Obviously, genetic lesions (deleterious mutations) and pseudogenization are not going to help a cow swim. In Living Waters, Sternberg showed mathematically that it would take longer to expect just two cooperative mutations to occur than the maximum time expected for the entire evolution of a whale (100 million years vs 9 million years).
If this is the best evidence for the story of a Darwinian transformation of a land animal into a successful full-time marine creature, they should watch Living Waters and consider the explanatory power of “Intelligent Design in the Oceans of the Earth.” It’s not enough to point to possible amino acid differences here or there (not specific to marine mammals, and not clearly tied to innovative complex structures like echolocation) and announce Q.E.D. by saying they might have evolved faster in whales than they did with camels.
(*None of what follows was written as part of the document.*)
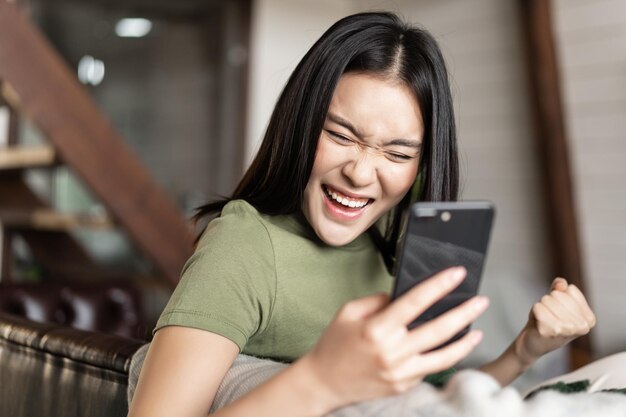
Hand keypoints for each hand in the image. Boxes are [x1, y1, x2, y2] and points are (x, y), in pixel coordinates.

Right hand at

A good scientific explanation needs to account for the whole animal, with all its parts. A designing intelligence knows how to integrate multiple complex systems for function. Unguided natural processes are incapable of that, as Granville Sewell illustrated here with tornadoes and iPhones recently.
Once the materialistic bias against intelligence is lifted from the causal toolkit, science is liberated from an unnecessary restriction against knowledge. Sternberg says in the film:
Darwinism provided an explanation for the appearance of design, and argued that there is no Designer — or, if you will, the designer is natural selection. If that’s out of the way — if that just does not explain the evidence — then the flip side of that is, well, things appear designed because they are designed.
Whales illustrate a “global architecture that only a mind can bring about,” Paul Nelson adds.
The data from genetics and molecular biology and a host of other fields have proven impossible to reconcile with undirected material causes. And, if science is an open-ended search for the truth, regardless of where the evidence leads, then what difference should it make if it leads to an intelligent cause?
Straining at irrelevant details to support a predetermined narrative because of some arbitrary rule that disallows non-material causes blinds science to the obvious. It strains at gnats while swallowing camels.